The gpu we need is not a gaming one, but a gpu able to run at least fullhd with DE, video player and browser accelleration, i mean every desktop uses case.
Use the cpu for these task are really power and task consuming, it’s not ideal even on desktop where lifetime battery is not a thing. Just run a VM and try to play video inside it with VLC or youtube video, and watch your cpu usage on host, it will mostly spkike 100% usage on all core
there is the powerpc notebook project, using a Quorl NXP processor, unfortunately it is PowerISA v2.08B and going EOL.
we (libresoc) are talking with a couple of clients, one of whom recommended using ECC DDR4 and with Linus’ recent rant about Intel and Rowhammer it’s pretty clear why.

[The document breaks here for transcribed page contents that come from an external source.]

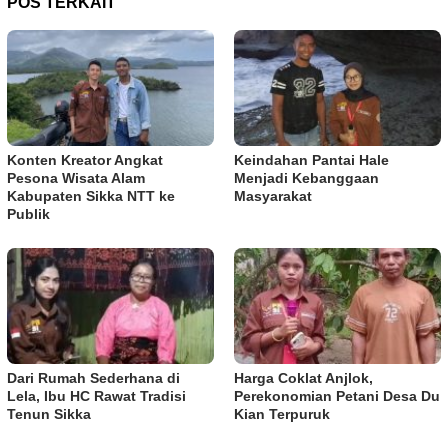
POS TERKAIT
Konten Kreator Angkat
Keindahan Pantai Hale
Pesona Wisata Alam
Menjadi Kebanggaan
Kabupaten Sikka NTT ke
Masyarakat
Publik
Dari Rumah Sederhana di
Harga Coklat Anjlok,
Lela, Ibu HC Rawat Tradisi
Perekonomian Petani Desa Du
Tenun Sikka
Kian Terpuruk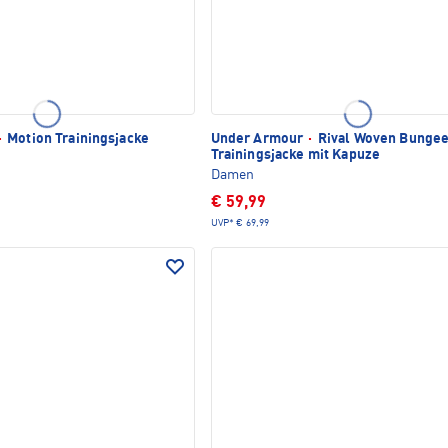
·
Motion Trainingsjacke
Under Armour
·
Rival Woven Bunge
Trainingsjacke mit Kapuze
Damen
€ 59,99
UVP*
€ 69,99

as a 450-600 pin SoC which will be somewhere around the USD $7m development NREs in 28nm we are kinda reluctant to throw in the kitchen sink however USB3 OTG HDMI PCIe Host and Client plus eMMC RGBTTL GbE and standard QSPI I2C UART etc all the things you see in mid range SoCs, these are all achievable and if you know the performance of equivalent Rockchip RK3399 you will know these eat even mid range Intel budget processors for breakfast.
it would result in a laptop that would need SATA and NVMe done via PCIe (then yes you could have RAID), would not need an external GPU, could get away with 1920x1080p easily, 4k would be a bit more expensive but also doable. multiple screens might be a bit much. 16 GB of DDR4 ECC RAM would be achievable.
how does that sound?
except the one we’re developing
actually this was just to keep within the power budget of a potential customer at the time (2+ years ago now) who wanted no more than 2W absolute max, entire product power consumption.
our current design is, quad core 1.5 ghz, somewhere around the 120 GFLOPs FP32 mark. total overshoot by a factor of… errr… 20? now, whether that gives anything like a sane power budget for a mobile class CPU remains to be seen.
there’s a reason why we are focussing on video playback as part of the LibreSOC core, it’s to be able to do these kinds of mundane non-exciting tasks.
by extending OpenPOWER with a Cray Vector style augmentation we can save power by reducing executable size as well as number actually executed.
the sigarch “SIMD considered harmful” article is very informative, here. it takes several re-reads to spot the significant part, which is that a Cray style Vector loop can take only 100 instructions to process thousands of pieces of data but SIMD requires 10x more to be executed, and actual binary size is 5 to 20x larger.